VibeVoice Realtime: real-time TTS in 6 tests
VibeVoice Realtime is a text-to-speech model that targets low-latency voice output and long-form stability. This post runs six short but practical prompts and publishes the raw MP3 outputs.
Model link
What was tested
- Short ad read (timing, emphasis)
- DevOps style numbers and acronyms (UTC, v2, HTTP)
- Longer checklist paragraph (rhythm and breath)
- Meeting recap (prosody across sentences)
- German output with a German voice
- Tongue twisters (hard articulation)
Inputs used
The runs used only three inputs from the model docs: prompt, speakerName, and scale.
Run-time snapshot
| Test | Speaker | Elapsed seconds |
|---|---|---|
| 01 | en-emma_woman | 8 |
| 02 | en-davis_man | 10 |
| 03 | en-grace_woman | 13 |
| 04 | en-carter_man | 16 |
| 05 | de-spk1_woman | 10 |
| 06 | en-mike_man | 31 |
Results: 6 prompts with audio
Test 01: short product ad read
Prompt:
New drop. Stainless steel watch, matte black dial, 10 percent off today. Free shipping, delivery in 2 to 3 business days.
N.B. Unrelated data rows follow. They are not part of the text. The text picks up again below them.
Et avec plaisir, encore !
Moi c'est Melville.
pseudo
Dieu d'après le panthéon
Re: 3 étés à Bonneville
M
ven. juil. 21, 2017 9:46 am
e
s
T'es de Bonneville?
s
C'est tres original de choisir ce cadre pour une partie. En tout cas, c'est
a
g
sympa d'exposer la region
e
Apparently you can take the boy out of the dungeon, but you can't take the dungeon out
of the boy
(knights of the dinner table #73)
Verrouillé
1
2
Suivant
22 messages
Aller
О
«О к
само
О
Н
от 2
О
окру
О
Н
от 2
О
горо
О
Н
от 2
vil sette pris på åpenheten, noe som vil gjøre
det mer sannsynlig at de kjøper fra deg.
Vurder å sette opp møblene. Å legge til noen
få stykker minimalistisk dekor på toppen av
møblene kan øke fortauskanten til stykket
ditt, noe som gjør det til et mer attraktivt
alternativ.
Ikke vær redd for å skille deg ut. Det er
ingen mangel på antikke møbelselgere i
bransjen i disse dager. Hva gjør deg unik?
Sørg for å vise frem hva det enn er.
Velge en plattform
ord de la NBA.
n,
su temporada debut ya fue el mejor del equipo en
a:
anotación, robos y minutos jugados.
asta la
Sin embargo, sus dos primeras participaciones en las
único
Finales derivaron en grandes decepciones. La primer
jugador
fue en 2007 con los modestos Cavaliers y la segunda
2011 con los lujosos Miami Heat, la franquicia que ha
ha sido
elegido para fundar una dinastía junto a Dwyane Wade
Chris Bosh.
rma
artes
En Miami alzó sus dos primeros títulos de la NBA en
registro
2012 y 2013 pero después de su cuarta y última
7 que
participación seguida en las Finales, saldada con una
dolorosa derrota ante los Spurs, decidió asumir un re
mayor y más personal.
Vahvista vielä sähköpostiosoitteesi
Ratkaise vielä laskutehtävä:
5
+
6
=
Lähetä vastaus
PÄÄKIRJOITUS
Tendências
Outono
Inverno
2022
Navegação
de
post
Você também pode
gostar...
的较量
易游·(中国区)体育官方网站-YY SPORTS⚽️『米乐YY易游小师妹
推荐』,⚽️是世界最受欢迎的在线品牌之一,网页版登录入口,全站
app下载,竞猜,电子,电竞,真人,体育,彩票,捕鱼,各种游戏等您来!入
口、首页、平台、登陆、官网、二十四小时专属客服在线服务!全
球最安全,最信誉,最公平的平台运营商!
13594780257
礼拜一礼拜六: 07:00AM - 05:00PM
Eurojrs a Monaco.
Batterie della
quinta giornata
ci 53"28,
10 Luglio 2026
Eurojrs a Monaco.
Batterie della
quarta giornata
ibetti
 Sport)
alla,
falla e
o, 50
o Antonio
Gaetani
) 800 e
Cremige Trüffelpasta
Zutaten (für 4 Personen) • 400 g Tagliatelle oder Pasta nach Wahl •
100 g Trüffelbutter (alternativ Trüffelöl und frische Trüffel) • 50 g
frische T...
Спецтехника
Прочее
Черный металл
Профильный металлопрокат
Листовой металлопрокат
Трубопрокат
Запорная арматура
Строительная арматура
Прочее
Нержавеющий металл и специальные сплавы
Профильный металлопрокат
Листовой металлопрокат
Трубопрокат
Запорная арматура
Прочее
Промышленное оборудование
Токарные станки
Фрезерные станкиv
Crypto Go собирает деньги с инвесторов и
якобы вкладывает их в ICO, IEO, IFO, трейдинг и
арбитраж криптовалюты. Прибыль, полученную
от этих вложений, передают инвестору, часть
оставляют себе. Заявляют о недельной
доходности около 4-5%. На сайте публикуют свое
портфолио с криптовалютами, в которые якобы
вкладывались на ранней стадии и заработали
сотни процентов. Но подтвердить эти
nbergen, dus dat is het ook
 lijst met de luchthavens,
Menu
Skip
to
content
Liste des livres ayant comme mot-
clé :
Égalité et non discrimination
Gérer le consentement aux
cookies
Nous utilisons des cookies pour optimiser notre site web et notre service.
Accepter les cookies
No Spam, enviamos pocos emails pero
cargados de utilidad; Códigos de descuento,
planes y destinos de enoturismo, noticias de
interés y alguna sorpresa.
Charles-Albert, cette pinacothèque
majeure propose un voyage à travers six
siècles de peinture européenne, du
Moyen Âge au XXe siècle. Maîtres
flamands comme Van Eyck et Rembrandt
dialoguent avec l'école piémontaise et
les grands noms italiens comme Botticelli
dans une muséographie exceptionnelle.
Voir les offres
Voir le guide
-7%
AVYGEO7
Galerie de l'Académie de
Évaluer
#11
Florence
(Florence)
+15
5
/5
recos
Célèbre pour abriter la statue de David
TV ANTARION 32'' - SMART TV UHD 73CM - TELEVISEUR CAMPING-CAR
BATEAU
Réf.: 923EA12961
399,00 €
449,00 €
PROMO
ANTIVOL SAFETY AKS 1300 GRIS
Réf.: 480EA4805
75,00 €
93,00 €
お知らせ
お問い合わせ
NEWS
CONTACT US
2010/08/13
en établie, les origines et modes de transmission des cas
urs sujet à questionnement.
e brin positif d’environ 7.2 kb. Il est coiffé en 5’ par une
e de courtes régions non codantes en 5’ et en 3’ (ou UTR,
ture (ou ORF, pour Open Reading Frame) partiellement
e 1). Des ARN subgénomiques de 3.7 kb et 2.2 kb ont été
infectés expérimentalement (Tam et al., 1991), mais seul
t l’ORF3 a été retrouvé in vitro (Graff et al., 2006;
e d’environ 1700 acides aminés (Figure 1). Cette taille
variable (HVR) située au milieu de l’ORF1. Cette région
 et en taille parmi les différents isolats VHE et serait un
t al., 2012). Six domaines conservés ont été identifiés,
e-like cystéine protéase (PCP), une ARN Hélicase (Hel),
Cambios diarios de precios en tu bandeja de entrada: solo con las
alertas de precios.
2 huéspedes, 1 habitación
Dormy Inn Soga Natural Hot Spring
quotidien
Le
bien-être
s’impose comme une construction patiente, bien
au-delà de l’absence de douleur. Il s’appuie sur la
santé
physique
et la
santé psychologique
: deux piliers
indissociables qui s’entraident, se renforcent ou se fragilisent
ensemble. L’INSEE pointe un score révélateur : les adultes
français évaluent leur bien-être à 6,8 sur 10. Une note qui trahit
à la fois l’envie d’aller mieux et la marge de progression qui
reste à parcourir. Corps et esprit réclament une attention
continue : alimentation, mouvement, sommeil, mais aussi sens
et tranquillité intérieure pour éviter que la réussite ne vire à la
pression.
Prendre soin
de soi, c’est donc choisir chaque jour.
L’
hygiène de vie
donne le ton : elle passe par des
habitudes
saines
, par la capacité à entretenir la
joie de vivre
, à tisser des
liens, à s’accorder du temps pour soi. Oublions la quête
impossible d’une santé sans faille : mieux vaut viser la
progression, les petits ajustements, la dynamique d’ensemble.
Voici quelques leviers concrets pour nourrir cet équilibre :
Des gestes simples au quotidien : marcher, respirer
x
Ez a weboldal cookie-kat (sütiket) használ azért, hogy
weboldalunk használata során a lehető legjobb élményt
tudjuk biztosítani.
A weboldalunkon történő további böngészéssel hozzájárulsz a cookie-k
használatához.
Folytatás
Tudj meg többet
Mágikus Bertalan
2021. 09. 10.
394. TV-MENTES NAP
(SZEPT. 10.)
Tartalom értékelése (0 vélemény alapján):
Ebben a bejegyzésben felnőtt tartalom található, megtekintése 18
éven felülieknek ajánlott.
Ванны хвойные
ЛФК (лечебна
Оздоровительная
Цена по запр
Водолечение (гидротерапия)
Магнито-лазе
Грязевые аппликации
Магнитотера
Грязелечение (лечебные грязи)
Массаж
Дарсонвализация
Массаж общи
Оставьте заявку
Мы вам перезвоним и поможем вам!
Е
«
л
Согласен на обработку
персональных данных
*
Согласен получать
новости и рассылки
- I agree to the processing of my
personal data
Test 02: numbers, acronyms, and ops language
Prompt:
Deploy v2 at 14:05 UTC. Roll back if error rate exceeds 0.7 percent. Log the request id, the JSON payload size, and the HTTP status code.
Test 03: checklist pacing
Prompt:
Onboarding checklist. Step one, verify email. Step two, create an API key. Step three, run a smoke test with two prompts. Step four, set timeouts and retries. Step five, ship.
Test 04: sentence-level prosody
Prompt:
Meeting recap. First, the team agreed to cut the scope. Next, a quick demo shipped with a single button. Finally, a bug fix went out before lunch. Action items follow.
Test 05: German voice
Prompt:
Achtung. Bitte lesen Sie die Anleitung. Seriennummer DE 77 2048. Garantie 24 Monate. Bei Fragen, schreiben Sie dem Support.
Test 06: hard articulation
Prompt:
Hard test. She sells seashells by the seashore. Red leather, yellow leather. Unique New York. Say it three times, clearly.
Honest take
- The voice stays clear on short prompts. The cadence sounds steady.
- Ops text works well when punctuation is explicit (commas and periods). Without it, acronyms can blur.
- Speaker choice matters more than scale for the perceived style. Testing a few voices before shipping pays off.